Yes. FDA-cleared NAAT-based molecular tests, including the Aptima BV assay (Hologic) and BD MAX vaginal panel, detect Gardnerella vaginalis, Atopobium vaginae, and BVAB2 with sensitivities above 90%. Self-collected at-home vaginal swabs have been validated against clinician-collected swabs with greater than 95% agreement for G. Vaginalis detection, supporting telehealth-based BV assessment.

References

  1. Amsel R, et al. Nonspecific vaginitis. Am J Med. 1983;74(1):14-22.
  2. Bradshaw CS, et al. High recurrence rates of bacterial vaginosis over the course of 12 months after oral metronidazole therapy. J Infect Dis. 2006;193(11):1478-1486.
  3. Amabebe E, Anumba DOC. The vaginal microenvironment: the physiologic role of Lactobacilli. Front Med. 2018;5:181.
  4. Yilmaz N, et al. Comparison of the vaginal microbiota in PCOS and healthy women. Gynecol Endocrinol. 2021;37(5):425-429.
  5. Hardy L, et al. Gardnerella vaginalis biofilm formation. J Infect Dis. 2017;(suppl).

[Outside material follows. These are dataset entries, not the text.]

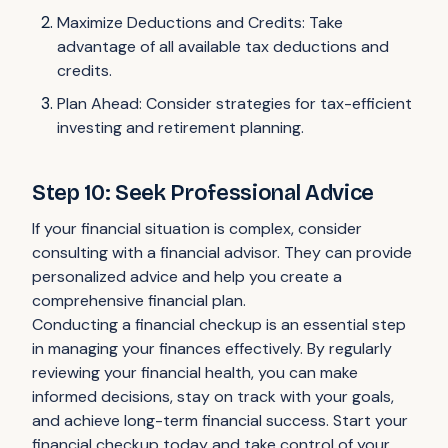
Maximize Deductions and Credits: Take
advantage of all available tax deductions and
credits.
Plan Ahead: Consider strategies for tax-efficient
investing and retirement planning.
Step 10: Seek Professional Advice
If your financial situation is complex, consider
consulting with a financial advisor. They can provide
personalized advice and help you create a
comprehensive financial plan.
Conducting a financial checkup is an essential step
in managing your finances effectively. By regularly
reviewing your financial health, you can make
informed decisions, stay on track with your goals,
and achieve long-term financial success. Start your
financial checkup today and take control of your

  6. Centers for Disease Control and Prevention. STI Treatment Guidelines 2021: Bacterial Vaginosis.
  7. Reichman O, et al. Boric acid addition to suppressive antimicrobial therapy for recurrent bacterial vaginosis. Sex Transm Dis. 2009;36(11):732-734.
  8. Ya W, et al. Efficacy of Lactobacillus-containing vaginal probiotic for treatment or prevention of BV. Eur J Obstet Gynecol Reprod Biol. 2010;152(2):132-136.
  9. Dobin A, et al. DESTINY trial: male partner treatment for BV. N Engl J Med. 2021.
  10. Lev-Sagie A, et al. Vaginal microbiome transplantation in women with intractable bacterial vaginosis. Nat Med. 2019;25:1500-1504.
  11. Cohen CR, et al. Randomized trial of LACTIN-V to prevent recurrence of bacterial vaginosis. N Engl J Med. 2020;382(20):1906-1915.
  12. [Thomas KK, et al. Ovaprene ring and vaginal microbiome observations. Contraception.